本文介绍了用d3将累积百分比线拟合到排序后的直方图,以获取帕累托图直方图的处理方法,对大家解决问题具有一定的参考价值,需要的朋友们下面随着小编来一起学习吧!

问题描述

这是我到目前为止的内容: https://gist.github.com/daluu/fc1cbcab68852ed3c5fa http://bl.ocks.org/daluu/fc1cbcab68852ed3c5fa .我正在尝试复制Excel功能.

This is what I have so far: https://gist.github.com/daluu/fc1cbcab68852ed3c5fa and http://bl.ocks.org/daluu/fc1cbcab68852ed3c5fa. I'm trying to replicate Excel functionality.

该行适合默认直方图,就像基本/原始 http://bl.ocks一样.org/daluu/f58884c24ff893186416 .而且,我能够按降序对直方图进行排序,尽管这样做,我切换了x刻度(从线性到有序).在这一点上,我似乎无法正确地将线映射到排序后的直方图.就视觉表示而言,它应该看起来像以下示例:

The line fits the default histogram just fine as in the base/original http://bl.ocks.org/daluu/f58884c24ff893186416. And I'm able to sort the histogram in descending frequency, although in doing so, I switched x scales (from linear to ordinal). I can't seem to map the line to the sorted histogram correctly at this point.
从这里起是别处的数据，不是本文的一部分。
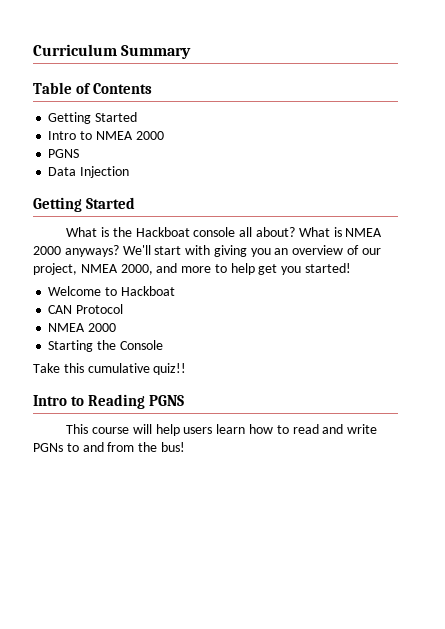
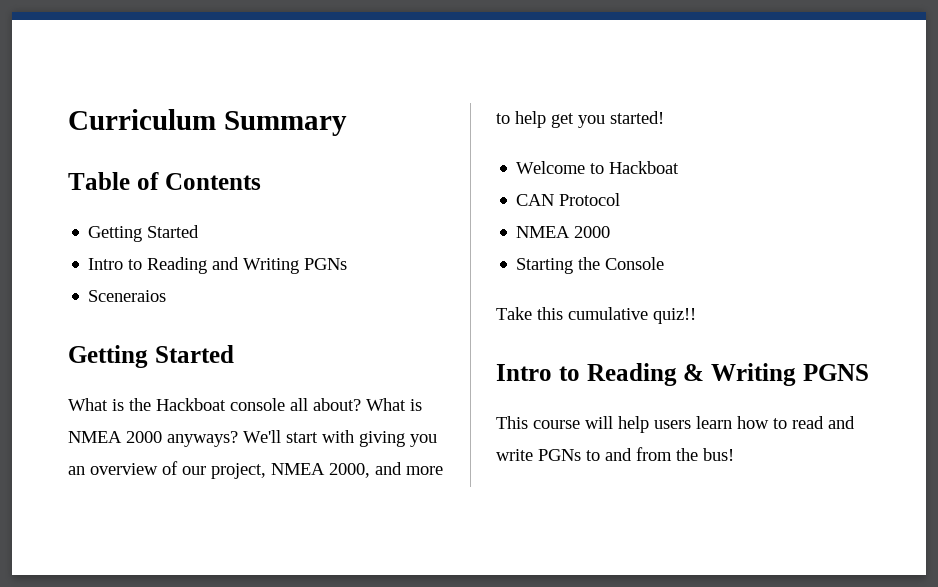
[95,131,164,140] [48,149,80,158] [48,166,130,178] NMEA 2000 // PGNS // Data Injection -> [147,257,348,274] [88,290,167,302] Reading and Writing PGNs // Sceneraios
(146, 401) none -> [683,363,796,386] & Writing

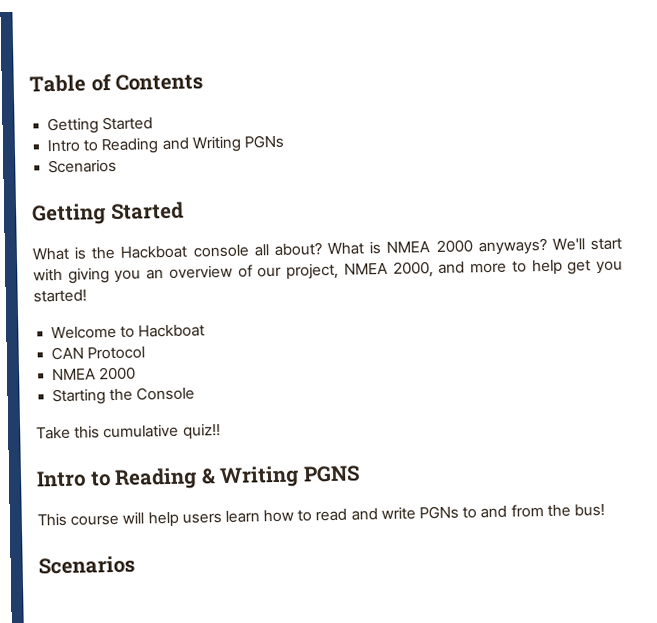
[68,109,347,136] Curriculum Summary // -> (29, 83) none
[88,290,167,302] Sceneraios -> [48,158,118,174] Scenarios
(734, 454) none -> [38,555,135,575] // Scenarios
It should look like the following examples in terms of visual representation:

  • the Excel screenshot in a comment in my gist referenced above
  • the pareto chart sorted histogram in this SO post
  • the pareto chart (similar to but not exactly a sorted histogram) made with d3 here

使其余部分正常工作的最佳设计方法是什么?我应该从单一的x刻度开始,而不需要从线性转换为有序吗?如果是这样,我不确定如何使用序数比例尺正确地应用直方图布局,或者如何不使用线性x比例作为直方图布局的输入源并仍然获得所需的输出.

What's the best design approach to get the remaining part working? Should I have started with a single x scale and not need to switch from linear to ordinal? If so, I'm not sure how to apply the histogram layout correctly using an ordinal scale or how not to use a linear x scale as a source of input to the histogram layout and still get the desired output.

与我到目前为止使用的代码使用相同的序数标度,这条线看起来还可以,但这不是我期望看到的曲线.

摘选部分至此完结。